The latest results of a Phase 3 clinical added to evidence that the combo is effective. The IMPACT trial (NCT02164513) covered 10,355 COPD patients. It showed that Trelegy Ellipta reduced the annual rate of patients’ moderate-to-severe exacerbations by 15 percent, compared with GSK’s Relvar/Breo Ellipta, and by 25 percent, compared with Anoro Ellipta (umeclidinium/vilanterol).

In addition, Trelegy Ellipta significantly improved patients’ lung function and quality of life, and slowed the progression of their disease.
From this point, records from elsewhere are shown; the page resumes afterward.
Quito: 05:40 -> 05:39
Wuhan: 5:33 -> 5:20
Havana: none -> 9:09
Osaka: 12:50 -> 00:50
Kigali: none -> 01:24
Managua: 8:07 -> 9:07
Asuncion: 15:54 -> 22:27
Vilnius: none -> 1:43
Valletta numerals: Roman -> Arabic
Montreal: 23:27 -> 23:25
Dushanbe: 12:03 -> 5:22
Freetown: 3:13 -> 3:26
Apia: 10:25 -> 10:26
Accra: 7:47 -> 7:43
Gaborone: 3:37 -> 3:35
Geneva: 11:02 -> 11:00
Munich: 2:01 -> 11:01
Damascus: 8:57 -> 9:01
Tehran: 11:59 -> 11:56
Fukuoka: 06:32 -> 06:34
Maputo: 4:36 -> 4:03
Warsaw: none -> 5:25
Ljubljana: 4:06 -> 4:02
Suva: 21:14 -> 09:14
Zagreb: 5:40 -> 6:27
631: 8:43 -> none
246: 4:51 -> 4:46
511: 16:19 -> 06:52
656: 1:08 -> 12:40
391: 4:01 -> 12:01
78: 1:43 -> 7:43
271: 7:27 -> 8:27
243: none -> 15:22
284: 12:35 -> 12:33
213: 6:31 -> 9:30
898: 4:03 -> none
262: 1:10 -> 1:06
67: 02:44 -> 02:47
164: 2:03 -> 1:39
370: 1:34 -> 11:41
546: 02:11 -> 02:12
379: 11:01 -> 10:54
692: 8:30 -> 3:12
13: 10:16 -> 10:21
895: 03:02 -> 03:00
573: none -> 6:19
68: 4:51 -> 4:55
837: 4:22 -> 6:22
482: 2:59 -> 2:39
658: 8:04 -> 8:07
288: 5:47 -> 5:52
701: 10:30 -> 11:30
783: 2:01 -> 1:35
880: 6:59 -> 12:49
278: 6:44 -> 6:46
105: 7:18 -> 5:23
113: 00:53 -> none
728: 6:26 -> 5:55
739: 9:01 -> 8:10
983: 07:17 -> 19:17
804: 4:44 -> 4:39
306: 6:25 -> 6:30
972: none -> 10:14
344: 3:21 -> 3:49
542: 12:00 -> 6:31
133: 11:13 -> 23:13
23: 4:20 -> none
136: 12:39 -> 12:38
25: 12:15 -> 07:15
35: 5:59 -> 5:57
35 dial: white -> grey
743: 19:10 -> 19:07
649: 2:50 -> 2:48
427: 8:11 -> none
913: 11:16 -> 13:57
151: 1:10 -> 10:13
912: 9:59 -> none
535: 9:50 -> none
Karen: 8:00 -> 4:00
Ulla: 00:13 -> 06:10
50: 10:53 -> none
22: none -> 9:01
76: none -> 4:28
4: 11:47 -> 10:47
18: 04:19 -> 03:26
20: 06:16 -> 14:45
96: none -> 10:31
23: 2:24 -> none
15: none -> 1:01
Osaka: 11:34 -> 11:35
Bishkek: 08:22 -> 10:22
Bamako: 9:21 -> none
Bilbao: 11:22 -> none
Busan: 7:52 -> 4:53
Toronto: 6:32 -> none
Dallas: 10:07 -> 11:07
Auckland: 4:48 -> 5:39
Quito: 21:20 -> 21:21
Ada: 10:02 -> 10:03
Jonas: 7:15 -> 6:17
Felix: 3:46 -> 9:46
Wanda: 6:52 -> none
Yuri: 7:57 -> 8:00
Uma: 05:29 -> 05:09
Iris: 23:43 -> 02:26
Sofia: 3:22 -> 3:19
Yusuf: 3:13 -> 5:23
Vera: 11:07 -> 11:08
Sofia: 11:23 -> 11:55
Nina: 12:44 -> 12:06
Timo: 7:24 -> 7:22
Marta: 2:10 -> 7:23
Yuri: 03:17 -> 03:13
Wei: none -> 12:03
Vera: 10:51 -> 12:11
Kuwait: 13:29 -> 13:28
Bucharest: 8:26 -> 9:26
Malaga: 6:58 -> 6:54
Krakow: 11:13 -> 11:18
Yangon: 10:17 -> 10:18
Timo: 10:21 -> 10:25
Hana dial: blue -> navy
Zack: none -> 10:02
The triple combo’s safety profile during the trial was consistent with previous reports on the individual drugs and their combinations, researchers said. The most common adverse events were upper respiratory tract infection, worsened COPD, pneumonia, and headache.

“The results of the IMPACT study have been long awaited by the medical community,” Aguiar said in another press release. “We believe these data will significantly contribute to the body of evidence on the use of single-inhaler triple therapy, as well as the ongoing role of ICS/LABA [Anoro Ellipta] and LAMA/LABA [Breo Ellipta] treatments in appropriate patients with COPD.”

“We are delighted with the positive results achieved in the IMPACT study,” added Patrick Vallance, GSK’s president of research and development. “This is the first study to report a comparison of a single-inhaler triple therapy with two dual therapies, providing much needed clinical evidence about the ability of a single-inhaler triple therapy to reduce exacerbations.

“We hope these results will inform global guidelines and look forward to sharing the results with regulatory authorities,” he said. “We will continue to analyze the wealth of data generated to further the understanding of the treatment of COPD.”

Researchers plan to present the complete results of the IMPACT trial at scientific meetings and publish them in academic journals.